- Deribat Location in Sudan
- Coordinates: 13°4′51″N 24°31′10″E﻿ / ﻿13.08083°N 24.51944°E
- Country: Sudan De facto: Liberated Areas
- State: South Darfur
- Control: Sudan Liberation Movement (al-Nur)
- Elevation: 1,456 m (4,777 ft)

Population
- • Estimate (2007): 80,000
- Time zone: Central Africa Time, GMT + 3

= Deribat =

Town in Sudan

Deribat (دريبات) is a town located in South Darfur, Sudan, east of Jebel Marra.

== History ==
During the War in Darfur, in December 2006, Sudanese Armed Forces (SAF) and allied Janjaweed militia reportedly attacked villages in and around Deribat. The attacks resulted in civilian deaths, displacement, and widespread rape of women and girls, some of whom were pregnant. Many victims were reportedly asked about their connections to rebels before being assaulted. The attackers, described as soldiers, often wore uniforms and travelled in vehicles. Some victims were held captive and repeatedly assaulted. The systematic use of rape as a weapon of war is a violation of the Geneva Conventions and is punishable by the International Criminal Court.

Since then the area is caught between government bombings and the rare arrival of humanitarian aid. The main supply route to Deribat was closed by government forces, isolating the area and driving away aid organisations.
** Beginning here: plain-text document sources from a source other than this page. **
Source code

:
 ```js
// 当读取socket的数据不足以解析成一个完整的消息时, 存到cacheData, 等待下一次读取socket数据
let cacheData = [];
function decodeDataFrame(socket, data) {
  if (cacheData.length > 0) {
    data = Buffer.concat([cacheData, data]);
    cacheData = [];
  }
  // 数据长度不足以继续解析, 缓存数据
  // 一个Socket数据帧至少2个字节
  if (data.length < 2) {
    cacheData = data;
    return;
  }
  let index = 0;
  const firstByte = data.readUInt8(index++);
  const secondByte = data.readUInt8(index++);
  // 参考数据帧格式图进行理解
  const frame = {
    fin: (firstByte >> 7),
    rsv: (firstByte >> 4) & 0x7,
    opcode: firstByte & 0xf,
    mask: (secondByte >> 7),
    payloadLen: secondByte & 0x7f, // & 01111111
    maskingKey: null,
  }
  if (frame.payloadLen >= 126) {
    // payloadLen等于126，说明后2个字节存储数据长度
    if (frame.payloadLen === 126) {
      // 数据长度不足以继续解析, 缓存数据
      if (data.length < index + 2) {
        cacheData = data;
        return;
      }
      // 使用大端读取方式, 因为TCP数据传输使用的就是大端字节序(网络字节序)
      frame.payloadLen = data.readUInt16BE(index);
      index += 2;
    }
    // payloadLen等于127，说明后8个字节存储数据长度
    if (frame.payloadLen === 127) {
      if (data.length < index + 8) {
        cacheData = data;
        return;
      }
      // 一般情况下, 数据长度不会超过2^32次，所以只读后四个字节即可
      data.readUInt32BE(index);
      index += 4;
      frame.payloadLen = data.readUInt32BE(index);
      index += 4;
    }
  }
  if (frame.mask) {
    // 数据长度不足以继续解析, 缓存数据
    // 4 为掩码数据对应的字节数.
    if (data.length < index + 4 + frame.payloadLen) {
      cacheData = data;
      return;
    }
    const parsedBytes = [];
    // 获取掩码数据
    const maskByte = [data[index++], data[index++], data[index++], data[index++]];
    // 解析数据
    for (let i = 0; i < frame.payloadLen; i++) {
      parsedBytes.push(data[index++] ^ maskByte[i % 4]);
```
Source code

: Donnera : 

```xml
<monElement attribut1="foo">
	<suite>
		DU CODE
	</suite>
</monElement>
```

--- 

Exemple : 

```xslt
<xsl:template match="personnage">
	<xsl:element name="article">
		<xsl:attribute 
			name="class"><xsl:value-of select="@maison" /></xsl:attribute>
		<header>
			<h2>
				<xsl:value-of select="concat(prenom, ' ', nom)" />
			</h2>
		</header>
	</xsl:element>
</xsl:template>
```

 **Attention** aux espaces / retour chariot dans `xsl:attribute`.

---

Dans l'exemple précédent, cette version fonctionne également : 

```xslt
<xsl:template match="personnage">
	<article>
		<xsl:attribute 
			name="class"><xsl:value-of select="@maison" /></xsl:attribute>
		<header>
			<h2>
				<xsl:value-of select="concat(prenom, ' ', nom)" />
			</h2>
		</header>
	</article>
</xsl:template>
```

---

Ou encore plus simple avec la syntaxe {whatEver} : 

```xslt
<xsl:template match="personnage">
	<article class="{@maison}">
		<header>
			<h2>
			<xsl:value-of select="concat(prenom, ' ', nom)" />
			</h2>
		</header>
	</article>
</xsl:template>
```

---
The UN's humanitarian chief, John Holmes, visited the area, witnessing the dire need for medicine and education. However, aid groups find it too dangerous to operate due to militia attacks on workers. The last two aid groups left in August 2007, but aid returned to the area in 2017.

The town was under the control of the Sudan Liberation Movement (SLM-AW) led by Abdul Wahid al-Nur until 2010, when government forces took control. Since then, the population of Deribat has reportedly fled, and the area is said to be largely inhabited by soldiers and militiamen at the Deribat military base. However, fighting between SAF and SLM-AW continued with government delegations being ambushed by paramilitary groups in March 2010. Also, in October, the SAF attacked Deribat killing three women and injuring two infants. The attack also resulted in the burning of large areas of farmland. A Darfur rebel group retaliated, reportedly killing 37 government forces and seizing a military base.

During 2023 Sudan war between the SAF and the Rapid Support Forces (RSF), the town was initially captured by the RSF, but was later taken by the Sudan Liberation Movement (Al Nur) in December 2023 after RSF retreated to Nyala, the capital of the state.